Saved data entries

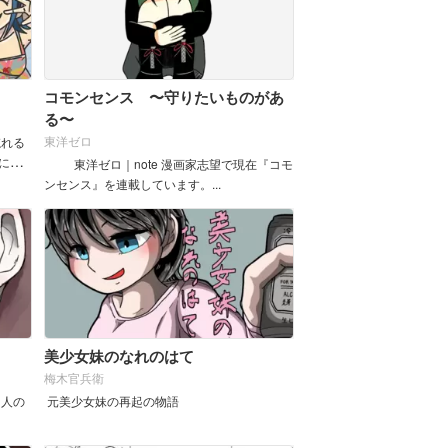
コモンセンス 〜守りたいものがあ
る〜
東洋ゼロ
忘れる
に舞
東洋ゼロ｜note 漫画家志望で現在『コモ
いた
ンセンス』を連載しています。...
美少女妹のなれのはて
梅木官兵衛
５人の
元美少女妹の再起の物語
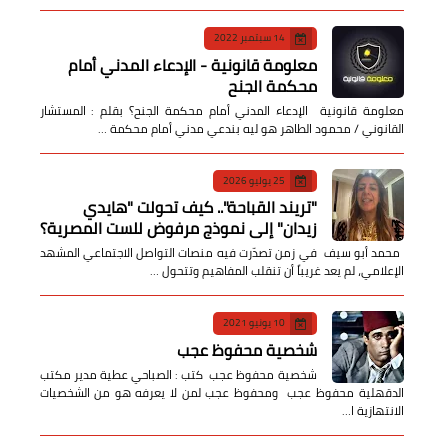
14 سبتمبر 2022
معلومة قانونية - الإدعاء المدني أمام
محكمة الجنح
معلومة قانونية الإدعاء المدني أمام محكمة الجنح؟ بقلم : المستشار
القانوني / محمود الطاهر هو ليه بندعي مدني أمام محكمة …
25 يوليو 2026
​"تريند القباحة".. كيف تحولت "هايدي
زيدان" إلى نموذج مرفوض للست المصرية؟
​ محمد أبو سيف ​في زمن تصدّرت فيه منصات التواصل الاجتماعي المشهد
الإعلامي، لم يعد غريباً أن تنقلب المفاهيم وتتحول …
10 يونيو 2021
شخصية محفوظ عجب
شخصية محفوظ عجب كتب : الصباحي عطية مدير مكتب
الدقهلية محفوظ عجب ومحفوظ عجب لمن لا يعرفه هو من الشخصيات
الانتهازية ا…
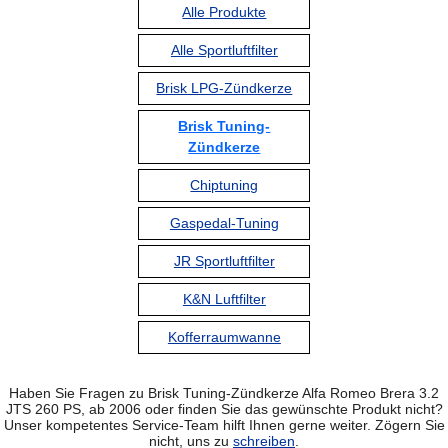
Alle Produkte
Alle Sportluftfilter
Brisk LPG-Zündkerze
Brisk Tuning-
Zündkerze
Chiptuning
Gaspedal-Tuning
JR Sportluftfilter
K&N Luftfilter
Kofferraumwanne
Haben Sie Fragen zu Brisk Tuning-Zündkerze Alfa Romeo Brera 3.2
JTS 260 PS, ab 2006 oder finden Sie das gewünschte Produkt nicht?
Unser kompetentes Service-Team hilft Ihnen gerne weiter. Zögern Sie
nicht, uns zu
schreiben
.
--
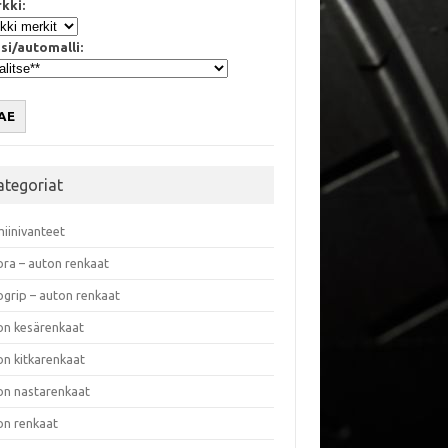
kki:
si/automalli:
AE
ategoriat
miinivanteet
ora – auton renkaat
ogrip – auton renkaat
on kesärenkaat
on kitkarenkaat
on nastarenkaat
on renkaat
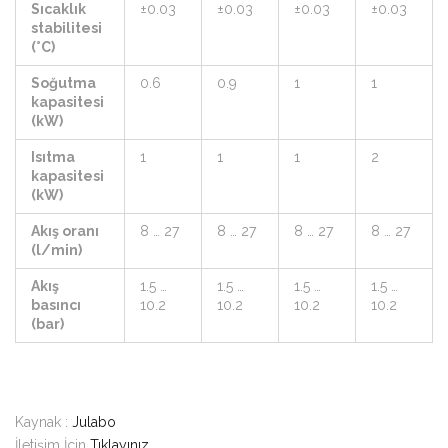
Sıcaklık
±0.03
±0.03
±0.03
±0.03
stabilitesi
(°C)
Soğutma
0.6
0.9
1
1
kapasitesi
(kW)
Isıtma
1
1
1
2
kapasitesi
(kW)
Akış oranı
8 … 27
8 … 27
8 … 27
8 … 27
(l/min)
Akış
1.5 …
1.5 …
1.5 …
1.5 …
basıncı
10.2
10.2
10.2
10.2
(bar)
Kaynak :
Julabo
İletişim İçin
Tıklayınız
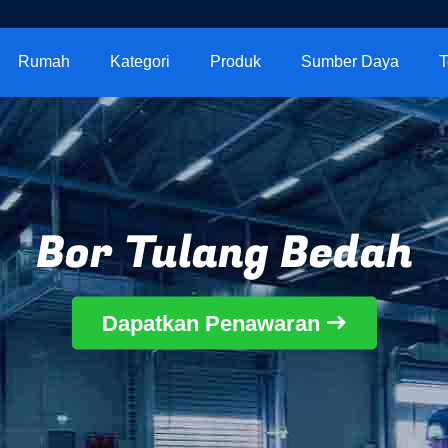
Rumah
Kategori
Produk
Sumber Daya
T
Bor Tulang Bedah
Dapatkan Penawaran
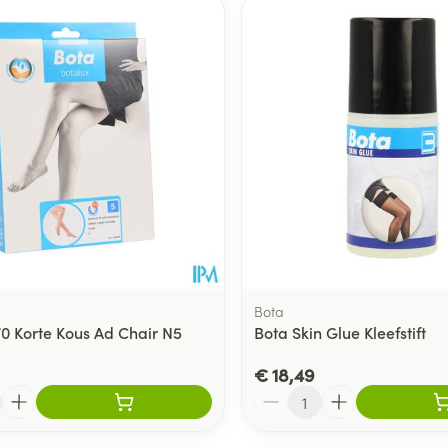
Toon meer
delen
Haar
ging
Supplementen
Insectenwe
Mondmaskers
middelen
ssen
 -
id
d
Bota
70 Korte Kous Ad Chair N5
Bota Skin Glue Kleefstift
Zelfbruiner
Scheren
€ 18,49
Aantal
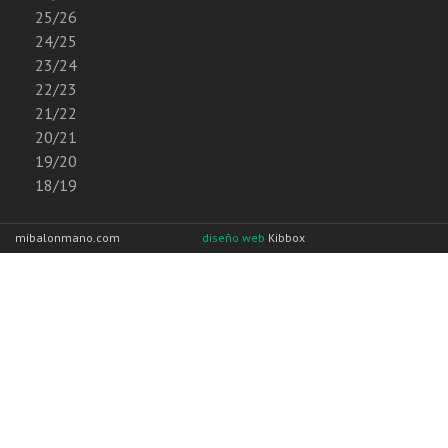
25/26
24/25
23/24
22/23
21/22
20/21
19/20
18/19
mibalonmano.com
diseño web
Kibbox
==
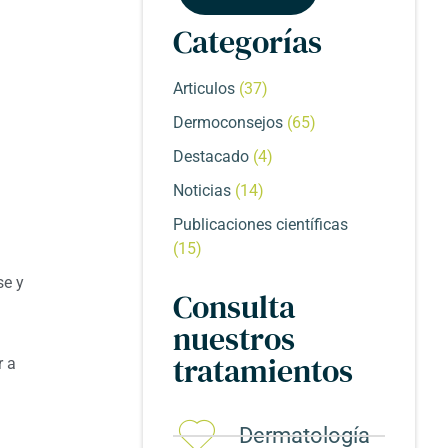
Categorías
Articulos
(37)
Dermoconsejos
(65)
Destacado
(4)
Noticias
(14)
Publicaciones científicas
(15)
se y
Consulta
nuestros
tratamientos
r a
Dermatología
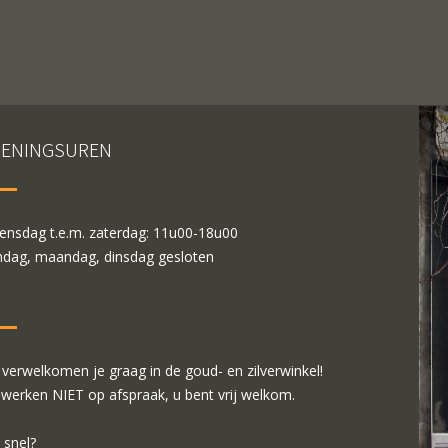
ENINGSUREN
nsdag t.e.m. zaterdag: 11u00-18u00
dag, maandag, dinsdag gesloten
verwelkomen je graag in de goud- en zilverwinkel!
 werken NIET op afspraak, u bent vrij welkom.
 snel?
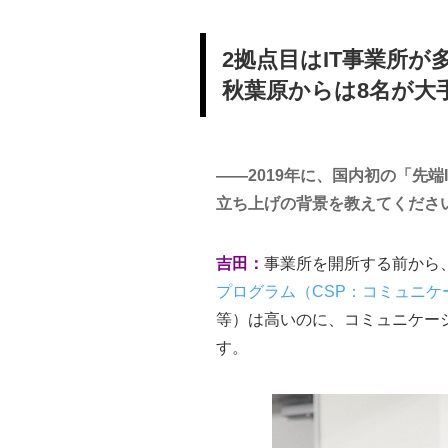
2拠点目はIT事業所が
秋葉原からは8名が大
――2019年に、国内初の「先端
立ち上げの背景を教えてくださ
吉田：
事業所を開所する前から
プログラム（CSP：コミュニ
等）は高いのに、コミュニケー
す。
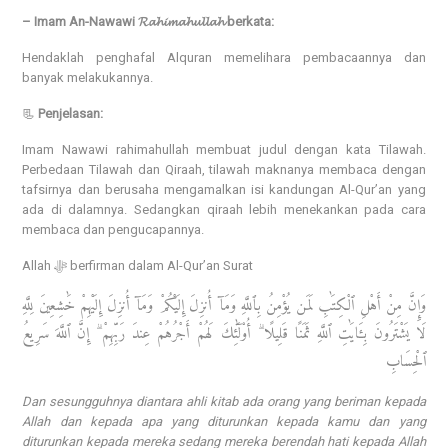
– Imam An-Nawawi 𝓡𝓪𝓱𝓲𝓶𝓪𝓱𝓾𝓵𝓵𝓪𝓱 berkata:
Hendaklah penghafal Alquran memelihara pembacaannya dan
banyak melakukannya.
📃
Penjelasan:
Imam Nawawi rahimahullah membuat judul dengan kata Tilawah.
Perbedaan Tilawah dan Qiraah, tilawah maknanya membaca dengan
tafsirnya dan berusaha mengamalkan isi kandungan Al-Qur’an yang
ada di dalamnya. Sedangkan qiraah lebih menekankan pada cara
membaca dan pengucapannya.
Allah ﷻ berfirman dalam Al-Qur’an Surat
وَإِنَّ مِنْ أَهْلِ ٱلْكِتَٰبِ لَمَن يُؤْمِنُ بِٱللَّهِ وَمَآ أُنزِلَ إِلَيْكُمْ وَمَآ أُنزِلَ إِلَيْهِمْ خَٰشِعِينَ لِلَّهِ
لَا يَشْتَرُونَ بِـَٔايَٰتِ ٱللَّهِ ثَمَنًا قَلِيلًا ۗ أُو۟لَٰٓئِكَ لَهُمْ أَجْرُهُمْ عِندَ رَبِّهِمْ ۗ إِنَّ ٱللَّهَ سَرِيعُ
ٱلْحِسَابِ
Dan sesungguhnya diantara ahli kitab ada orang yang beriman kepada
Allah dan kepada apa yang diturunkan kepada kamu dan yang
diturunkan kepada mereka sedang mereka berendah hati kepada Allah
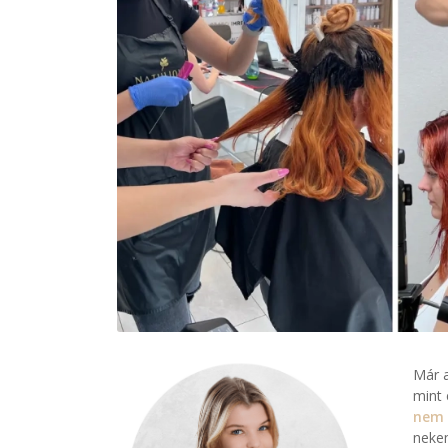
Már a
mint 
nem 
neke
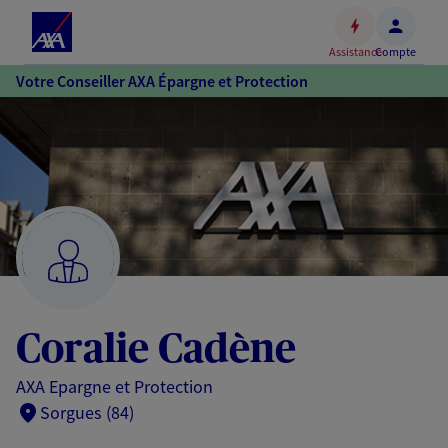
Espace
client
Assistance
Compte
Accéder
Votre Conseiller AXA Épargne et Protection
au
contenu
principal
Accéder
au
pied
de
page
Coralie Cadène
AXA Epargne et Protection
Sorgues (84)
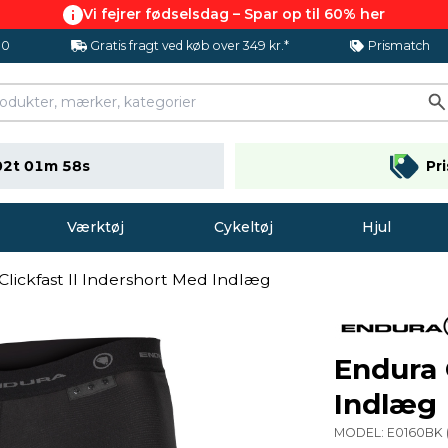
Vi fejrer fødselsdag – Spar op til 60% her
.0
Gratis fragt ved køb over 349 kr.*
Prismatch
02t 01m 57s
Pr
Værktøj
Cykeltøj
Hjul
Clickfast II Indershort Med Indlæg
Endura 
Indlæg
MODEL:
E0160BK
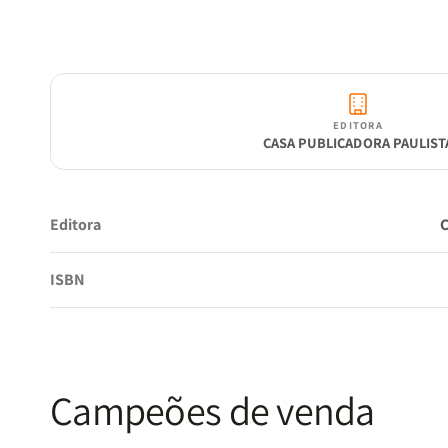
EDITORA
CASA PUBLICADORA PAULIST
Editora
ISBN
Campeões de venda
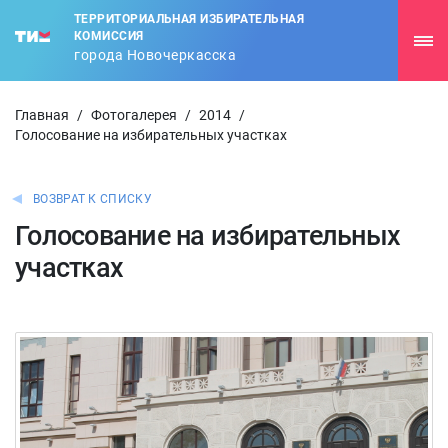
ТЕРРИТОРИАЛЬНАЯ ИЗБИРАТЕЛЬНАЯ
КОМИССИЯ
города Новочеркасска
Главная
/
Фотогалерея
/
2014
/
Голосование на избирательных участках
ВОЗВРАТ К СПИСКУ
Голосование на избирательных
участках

* **TASK DETAILS**:
Copy the rows from the line with "コモンセンス 〜守りたいものがあ" up to and including the line with "الانتهازية ا…", renaming "معلومة قانونية" to "معلومة هامة" and leaving everything else unchanged. Leave the pictures out of your answer.

* **RESPONSE**:
コモンセンス 〜守りたいものがあ
る〜
東洋ゼロ
忘れる
に舞
東洋ゼロ｜note 漫画家志望で現在『コモ
いた
ンセンス』を連載しています。...
美少女妹のなれのはて
梅木官兵衛
５人の
元美少女妹の再起の物語
14 سبتمبر 2022
معلومة هامة - الإدعاء المدني أمام
محكمة الجنح
معلومة هامة الإدعاء المدني أمام محكمة الجنح؟ بقلم : المستشار
القانوني / محمود الطاهر هو ليه بندعي مدني أمام محكمة …
25 يوليو 2026
​"تريند القباحة".. كيف تحولت "هايدي
زيدان" إلى نموذج مرفوض للست المصرية؟
​ محمد أبو سيف ​في زمن تصدّرت فيه منصات التواصل الاجتماعي المشهد
الإعلامي، لم يعد غريباً أن تنقلب المفاهيم وتتحول …
10 يونيو 2021
شخصية محفوظ عجب
شخصية محفوظ عجب كتب : الصباحي عطية مدير مكتب
الدقهلية محفوظ عجب ومحفوظ عجب لمن لا يعرفه هو من الشخصيات
الانتهازية ا…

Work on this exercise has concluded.